Owning a rental property comes with its ups and downs. If you are a cautious landlord, the positives will outweigh the negatives. However, contemplating the financial demands and the horrors of dealing with nightmare tenants are often enough to stress out any new landlord.

If the potential of a successful investment journey outweighs the stressors of what lies ahead, you are already on your way to bringing your new venture to fruition.

For the most rewarding and prosperous undertaking, these are the top tips that every new landlord should know:

Outline Your Responsibilities

Never mistake the role of a landlord as being hands-off. Many don’t realize how demanding the role – which often becomes a full-time job – can become. You are not simply there to collect a check at the beginning of every month. Quite the opposite. You become the point of contact any time one of your tenants needs an emergency resolved. This often means that you will have to respond to late-night leaky pipe issues or heating problems in the dead of winter.

Understand Financial Benefits

The financial profit that can be made as a landlord is worth the responsibilities and demands, however, these gains will not be immediate. New landlords are warned not to expect any profit for the first few months or even years.

Create The Right Agreement

Will you create a lease agreement or a rental agreement? If you don’t know the difference between the two, it’s important to do the research.
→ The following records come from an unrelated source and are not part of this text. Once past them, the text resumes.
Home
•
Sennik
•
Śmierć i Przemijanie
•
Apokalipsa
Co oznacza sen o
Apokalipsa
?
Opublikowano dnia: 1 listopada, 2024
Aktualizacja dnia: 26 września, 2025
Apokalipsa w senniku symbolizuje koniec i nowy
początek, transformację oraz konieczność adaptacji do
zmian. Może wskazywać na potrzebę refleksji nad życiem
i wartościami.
The wording you include in your agreements will be paramount to the relationships you have with your tenants. You need to protect yourself by including all necessary legal terms, all of your rent expectations, information pertaining to damages, etc.

Screening

Once you have put together your agreement and set your expectations straight, you can start thinking about your perfect tenant. It may be more time consuming, but putting the time into screening each interested person will pay off in the long run. Of course, you can’t always predict how a tenant will be two months, six months, fourteen months down the line, but you can get a good feel for whether or not they align with your standards.